## [Problem details]
Up to and including the line that holds "прожив у Москві", copy every line of the records below exactly, starting at the first; leave pictures out.

___ Record extracts

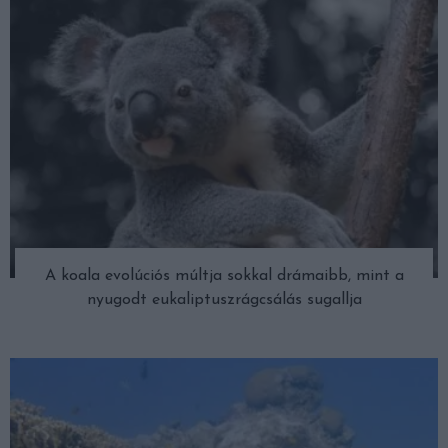
A koala evolúciós múltja sokkal drámaibb, mint a
nyugodt eukaliptuszrágcsálás sugallja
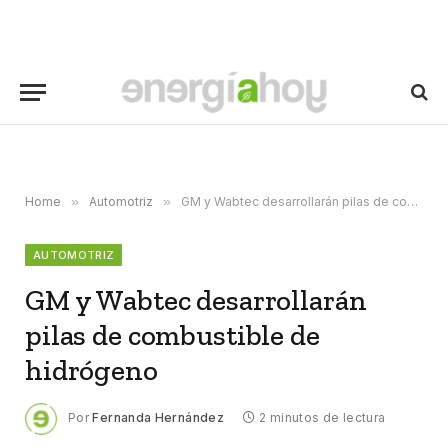
Home
»
Automotriz
»
GM y Wabtec desarrollarán pilas de combustible de hidrógeno
AUTOMOTRIZ
GM y Wabtec desarrollarán
pilas de combustible de
hidrógeno
Por
Fernanda Hernández
2 minutos de lectura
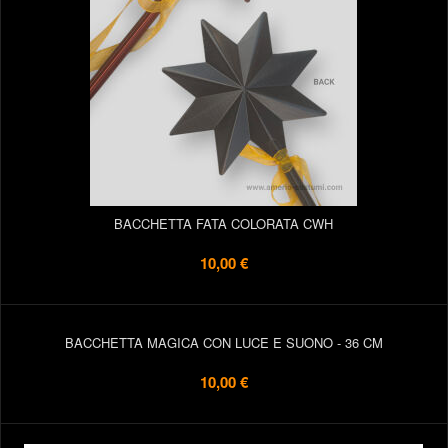
BACCHETTA FATA COLORATA CWH
10,00 €
BACCHETTA MAGICA CON LUCE E SUONO - 36 CM
10,00 €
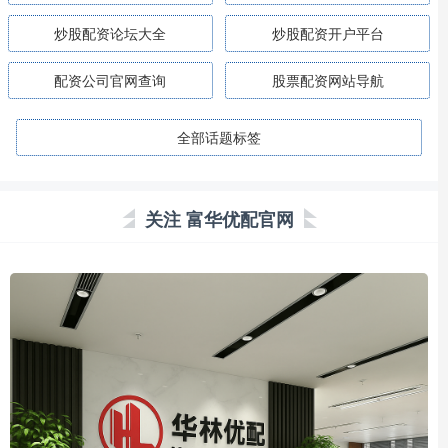
炒股配资论坛大全
炒股配资开户平台
配资公司官网查询
股票配资网站导航
全部话题标签
关注 富华优配官网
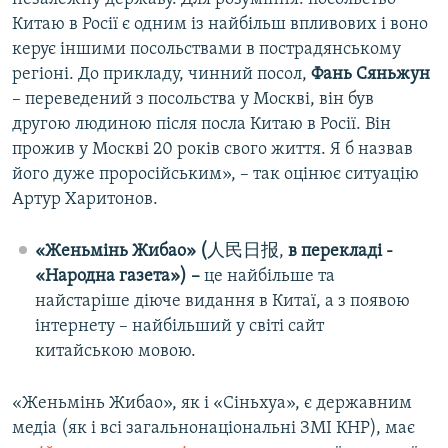
Китаю в Росії є одним із найбільш впливових і воно
керує іншими посольствами в пострадянському
регіоні. До прикладу, чинний посол,
Фань Сяньжун
– переведений з посольства у Москві, він був
другою людиною після посла Китаю в Росії. Він
прожив у Москві 20 років свого життя. Я б назвав
його дуже проросійським», – так оцінює ситуацію
Артур Харитонов.
«Женьмінь Жибао» (
人民日报,
в перекладі -
«Народна газета») –
це найбільше та
найстаріше діюче видання в Китаї, а з появою
інтернету – найбільший у світі сайт
китайською мовою.
«Женьмінь Жибао», як і «Сіньхуа», є державним
медіа (як і всі загальнонаціональні ЗМІ КНР), має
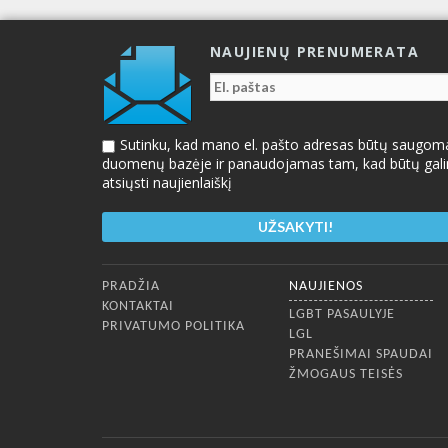
NAUJIENŲ PRENUMERATA
Sutinku, kad mano el. pašto adresas būtų saugom
duomenų bazėje ir panaudojamas tam, kad būtų gal
atsiųsti naujienlaiškį
Apatinis meniu
PRADŽIA
NAUJIENOS
KONTAKTAI
LGBT PASAULYJE
PRIVATUMO POLITIKA
LGL
PRANEŠIMAI SPAUDAI
ŽMOGAUS TEISĖS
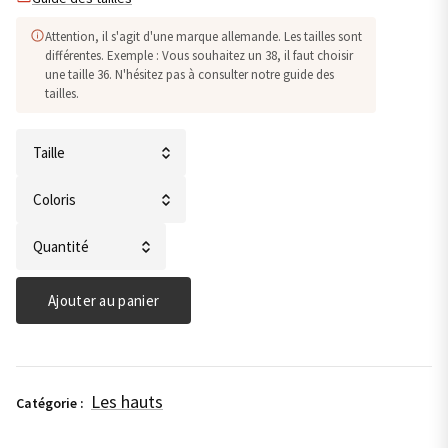
Attention, il s'agit d'une marque allemande. Les tailles sont
différentes. Exemple : Vous souhaitez un 38, il faut choisir
une taille 36. N'hésitez pas à consulter notre guide des
tailles.
quantité
de
Blouse
imprimé
Ajouter au panier
fleurie-
Street
One
Les hauts
Catégorie :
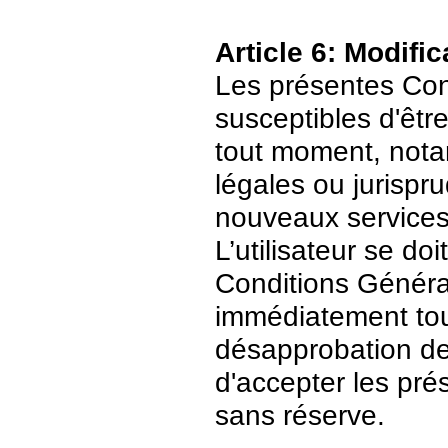
Article 6: Modific
Les présentes Cond
susceptibles d'être
tout moment, nota
légales ou jurispr
nouveaux services
L’utilisateur se do
Conditions Général
immédiatement tout
désapprobation de c
d'accepter les pré
sans réserve.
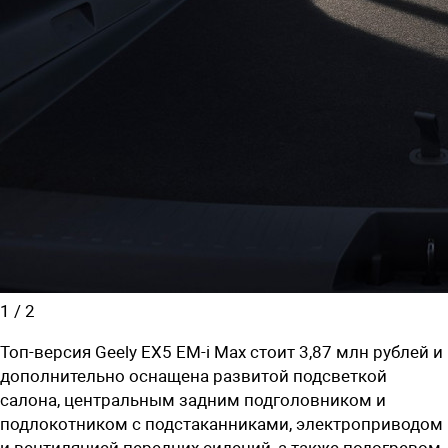
1
/
2
Топ-версия Geely EX5 EM-i Max стоит
3,87 млн рублей
и
дополнительно оснащена развитой подсветкой
салона, центральным задним подголовником и
подлокотником с подстаканниками,
электроприводом
и вентиляцией передних
сидений, а также
подогревом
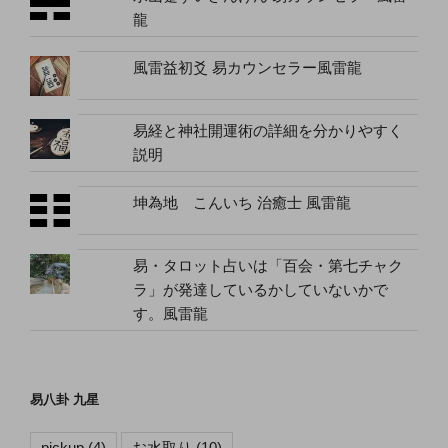
龍
風雷益初爻 易カウンセラー風雷龍
易経と神社開運術の詳細を分かりやすく
説明
坤為地 こんいち 治癒士 風雷龍
易・タロット占いは「百会・第七チャク
ラ」が発達しているかしていないかで
す。風雷龍
易八卦 九星
pickup
(4)
お水取り
(10)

______

## [Output]
A koala evolúciós múltja sokkal drámaibb, mint a
nyugodt eukaliptuszrágcsálás sugallja
Home
»
Automotriz
»
GM y Wabtec desarrollarán pilas de combustible de hidrógeno
AUTOMOTRIZ
GM y Wabtec desarrollarán
pilas de combustible de
hidrógeno
Por
Fernanda Hernández
2 minutos de lectura
BACCHETTA FATA COLORATA CWH
10,00 €
BACCHETTA MAGICA CON LUCE E SUONO - 36 CM
10,00 €
炒股配资论坛大全
炒股配资开户平台
配资公司官网查询
股票配资网站导航
全部话题标签
关注 富华优配官网
Китаю в Росії є одним із найбільш впливових і воно
керує іншими посольствами в пострадянському
регіоні. До прикладу, чинний посол,
Фань Сяньжун
– переведений з посольства у Москві, він був
другою людиною після посла Китаю в Росії. Він
прожив у Москві 20 років свого життя. Я б назвав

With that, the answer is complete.